Wedoany.com Report-Dec.20, Chilean mining company Antofagasta has reached an agreement with a Chinese copper smelter on treatment and refining charges (TC/RCs) for 2026 deliveries, setting terms at $0 per metric ton and 0 cents per pound, according to two sources familiar with the negotiations on December 19, 2025.
This outcome follows extended discussions and represents the lowest annual benchmark charges ever recorded. For comparison, the 2025 terms established in December 2024 stood at $21.25 per ton and 2.125 cents per pound. The new zero-level agreement aligns with mid-year spot market conditions observed earlier.
Under standard industry practice, miners pay TC/RCs to smelters to process copper concentrate into refined metal. Lower charges typically emerge when concentrate supply becomes constrained, prompting smelters to accept reduced fees to secure material. In extreme cases, terms can reach zero, meaning no payment from miners, though smelters still avoid outright costs for processing.
Negotiations between Antofagasta and Chinese smelters proved particularly demanding this year, one source noted. The identities of the smelter and sources remain undisclosed due to the confidential nature of the talks. Antofagasta did not provide an immediate response to inquiries.
Supply disruptions at major operations worldwide, including Grasberg in Indonesia and Kamoa-Kakula in the Democratic Republic of Congo, have significantly tightened concentrate availability in 2025. These interruptions contributed to spot treatment charges turning negative at times, shifting the usual revenue dynamic for smelters.

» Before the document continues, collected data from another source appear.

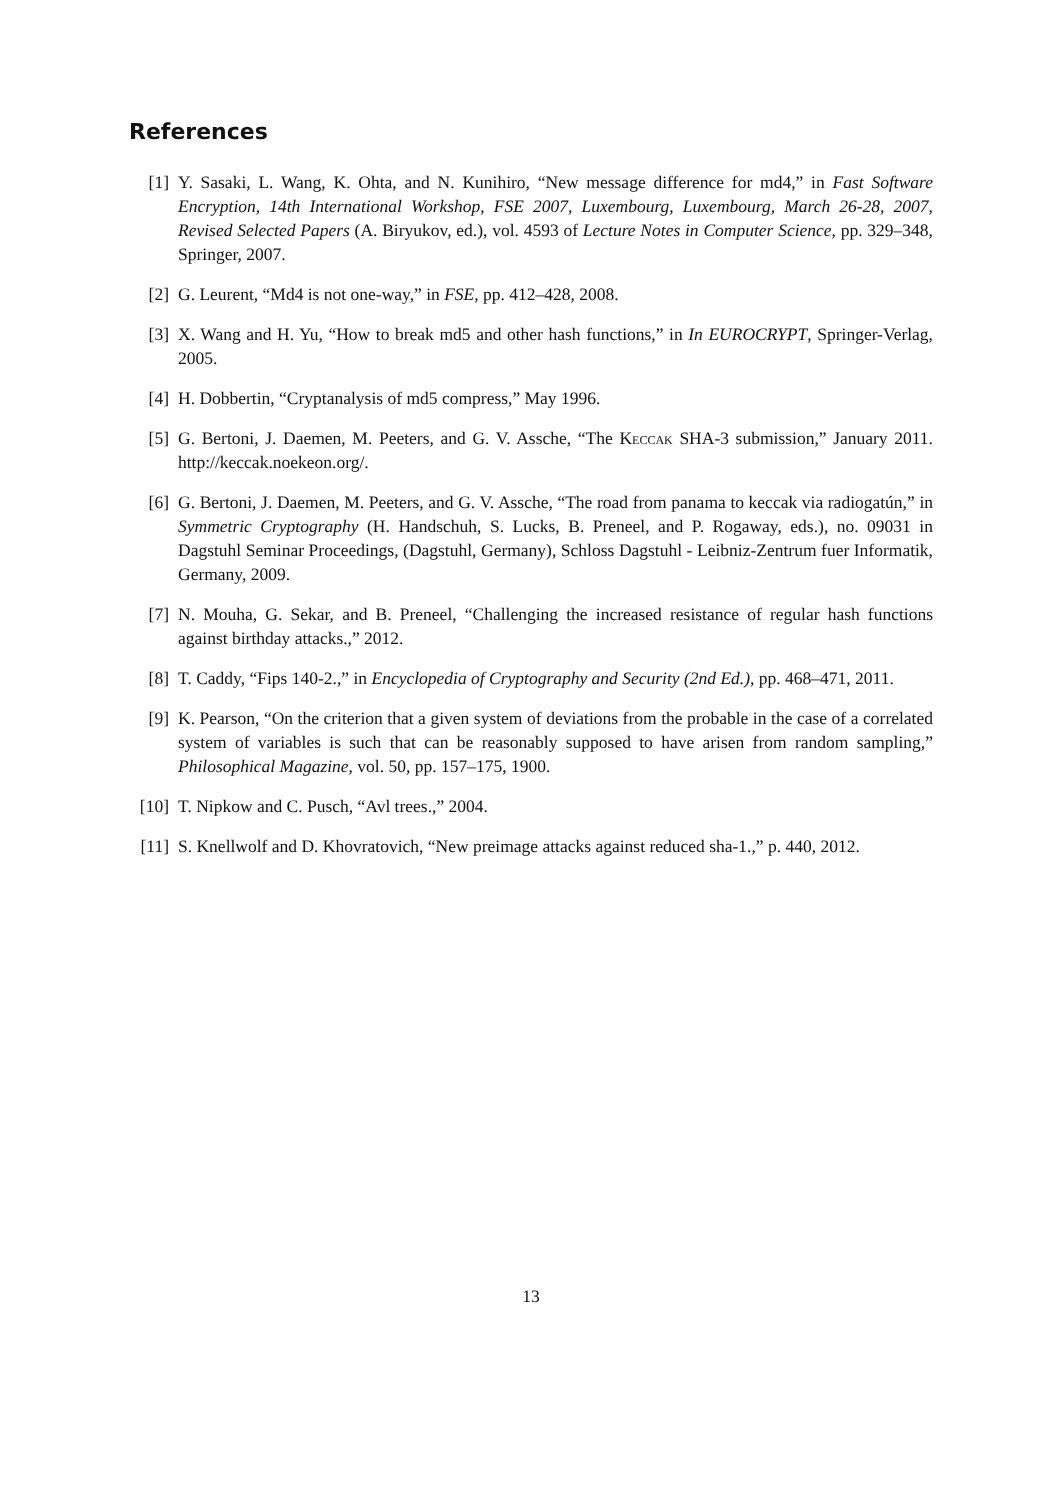References
[1] Y. Sasaki, L. Wang, K. Ohta, and N. Kunihiro, “New message difference for md4,” in Fast Software Encryption, 14th International Workshop, FSE 2007, Luxembourg, Luxembourg, March 26-28, 2007, Revised Selected Papers (A. Biryukov, ed.), vol. 4593 of Lecture Notes in Computer Science, pp. 329–348, Springer, 2007.
[2] G. Leurent, “Md4 is not one-way,” in FSE, pp. 412–428, 2008.
[3] X. Wang and H. Yu, “How to break md5 and other hash functions,” in In EUROCRYPT, Springer-Verlag, 2005.
[4] H. Dobbertin, “Cryptanalysis of md5 compress,” May 1996.
[5] G. Bertoni, J. Daemen, M. Peeters, and G. V. Assche, “The Keccak SHA-3 submission,” January 2011. http://keccak.noekeon.org/.
[6] G. Bertoni, J. Daemen, M. Peeters, and G. V. Assche, “The road from panama to keccak via radiogatún,” in Symmetric Cryptography (H. Handschuh, S. Lucks, B. Preneel, and P. Rogaway, eds.), no. 09031 in Dagstuhl Seminar Proceedings, (Dagstuhl, Germany), Schloss Dagstuhl - Leibniz-Zentrum fuer Informatik, Germany, 2009.
[7] N. Mouha, G. Sekar, and B. Preneel, “Challenging the increased resistance of regular hash functions against birthday attacks.,” 2012.
[8] T. Caddy, “Fips 140-2.,” in Encyclopedia of Cryptography and Security (2nd Ed.), pp. 468–471, 2011.
[9] K. Pearson, “On the criterion that a given system of deviations from the probable in the case of a correlated system of variables is such that can be reasonably supposed to have arisen from random sampling,” Philosophical Magazine, vol. 50, pp. 157–175, 1900.
[10]
T. Nipkow and C. Pusch, “Avl trees.,” 2004.
[11]
S. Knellwolf and D. Khovratovich, “New preimage attacks against reduced sha-1.,” p. 440, 2012.
13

The timing of the settlement came later than typical annual benchmarks. Jiangxi Copper, a leading Chinese smelter often involved in initial agreements, had scheduled discussions with Antofagasta. Other prominent Chinese smelters include Tongling Nonferrous, China Copper (part of Chinalco), and Jinchuan Group.

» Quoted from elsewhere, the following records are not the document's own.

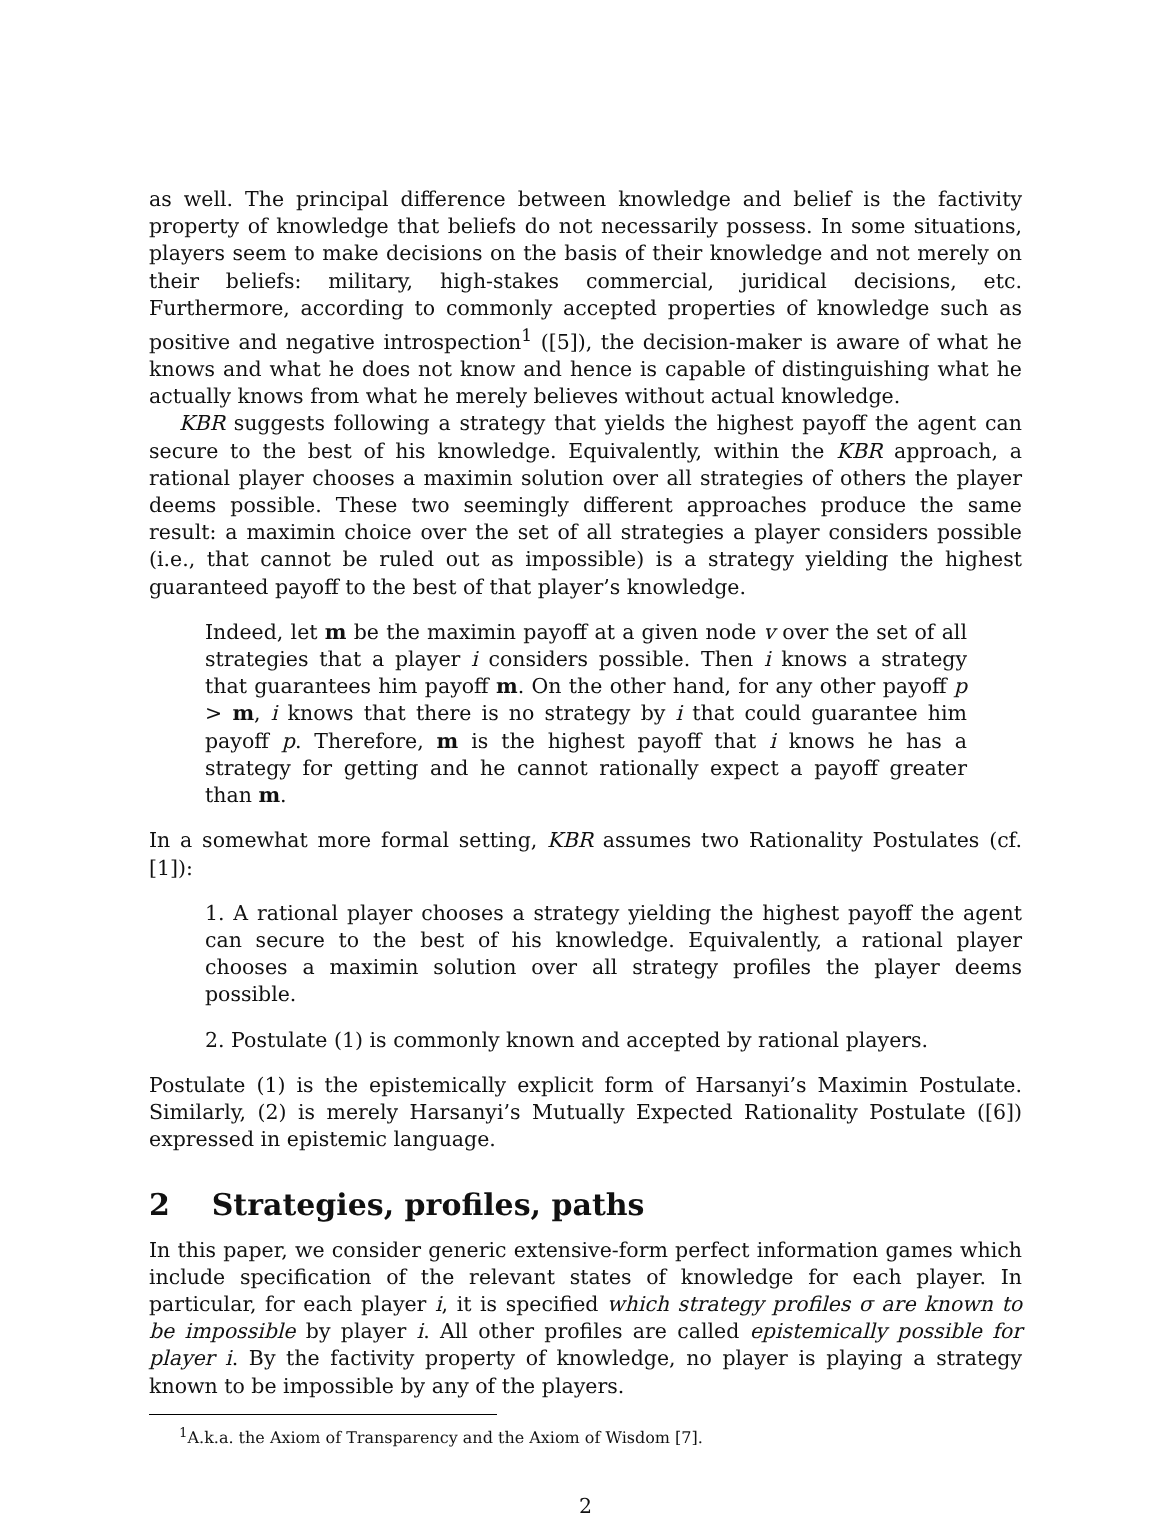as well. The principal difference between knowledge and belief is the factivity property of knowledge that beliefs do not necessarily possess. In some situations, players seem to make decisions on the basis of their knowledge and not merely on their beliefs: military, high-stakes commercial, juridical decisions, etc. Furthermore, according to commonly accepted properties of knowledge such as positive and negative introspection<sup>1</sup> ([5]), the decision-maker is aware of what he knows and what he does not know and hence is capable of distinguishing what he actually knows from what he merely believes without actual knowledge.
KBR suggests following a strategy that yields the highest payoff the agent can secure to the best of his knowledge. Equivalently, within the KBR approach, a rational player chooses a maximin solution over all strategies of others the player deems possible. These two seemingly different approaches produce the same result: a maximin choice over the set of all strategies a player considers possible (i.e., that cannot be ruled out as impossible) is a strategy yielding the highest guaranteed payoff to the best of that player’s knowledge.
Indeed, let m be the maximin payoff at a given node v over the set of all strategies that a player i considers possible. Then i knows a strategy that guarantees him payoff m. On the other hand, for any other payoff p > m, i knows that there is no strategy by i that could guarantee him payoff p. Therefore, m is the highest payoff that i knows he has a strategy for getting and he cannot rationally expect a payoff greater than m.
In a somewhat more formal setting, KBR assumes two Rationality Postulates (cf. [1]):
1. A rational player chooses a strategy yielding the highest payoff the agent can secure to the best of his knowledge. Equivalently, a rational player chooses a maximin solution over all strategy profiles the player deems possible.
2. Postulate (1) is commonly known and accepted by rational players.
Postulate (1) is the epistemically explicit form of Harsanyi’s Maximin Postulate. Similarly, (2) is merely Harsanyi’s Mutually Expected Rationality Postulate ([6]) expressed in epistemic language.
2 Strategies, profiles, paths
In this paper, we consider generic extensive-form perfect information games which include specification of the relevant states of knowledge for each player. In particular, for each player i, it is specified which strategy profiles σ are known to be impossible by player i. All other profiles are called epistemically possible for player i. By the factivity property of knowledge, no player is playing a strategy known to be impossible by any of the players.
<sup>1</sup> A.k.a. the Axiom of Transparency and the Axiom of Wisdom [7].
2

Earlier attempts to finalize terms during Asia Copper Week in Shanghai in November 2025 did not succeed. At that event, representatives from the China Nonferrous Metals Industry Association expressed reservations about processing concentrate without compensation or at negative rates.

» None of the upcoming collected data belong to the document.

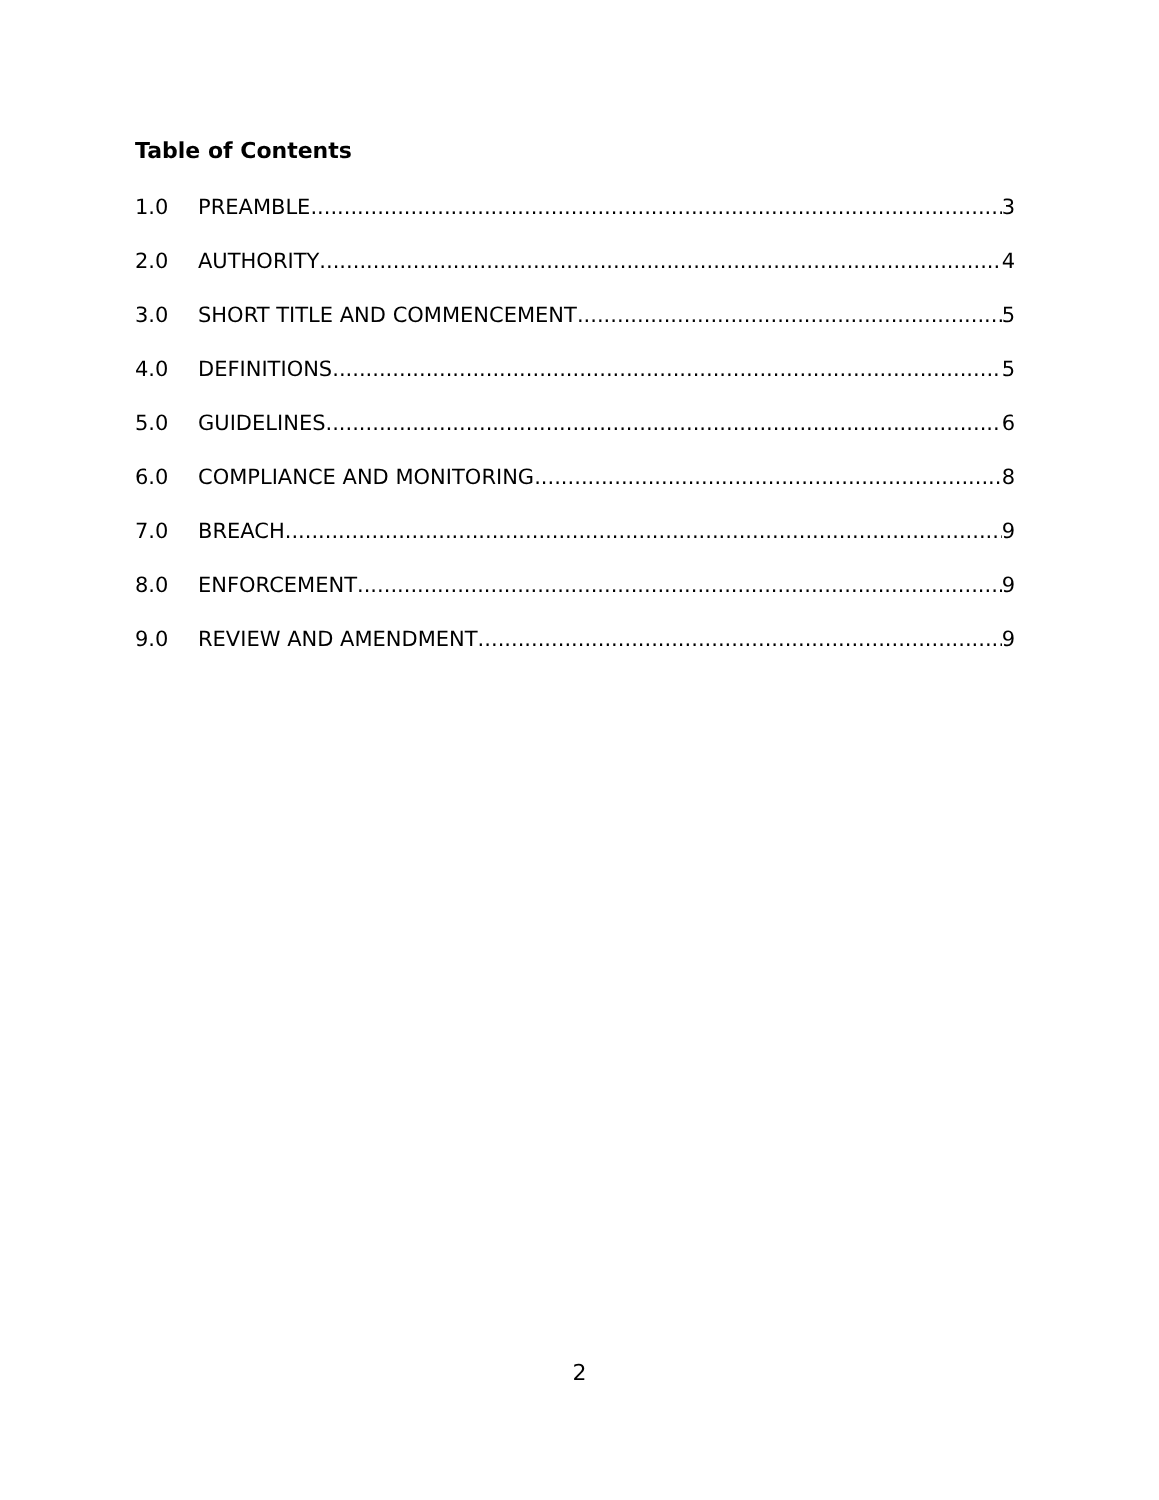Table of Contents
1.0 PREAMBLE 3
2.0 AUTHORITY 4
3.0 SHORT TITLE AND COMMENCEMENT 5
4.0 DEFINITIONS 5
5.0 GUIDELINES 6
6.0 COMPLIANCE AND MONITORING 8
7.0 BREACH 9
8.0 ENFORCEMENT 9
9.0 REVIEW AND AMENDMENT 9
2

Subsequently, the China Smelters Purchase Team (CSPT), comprising major Chinese copper producers, announced plans to reduce refined copper output by over 10% in 2026. This measure aims to help restore balance between concentrate supply and smelting capacity.
The concluded zero TC/RC terms for 2026 reflect current market realities shaped by limited concentrate availability and ongoing adjustments across the supply chain. Such benchmarks serve as reference points for other contracts globally, influencing pricing dynamics in the copper industry.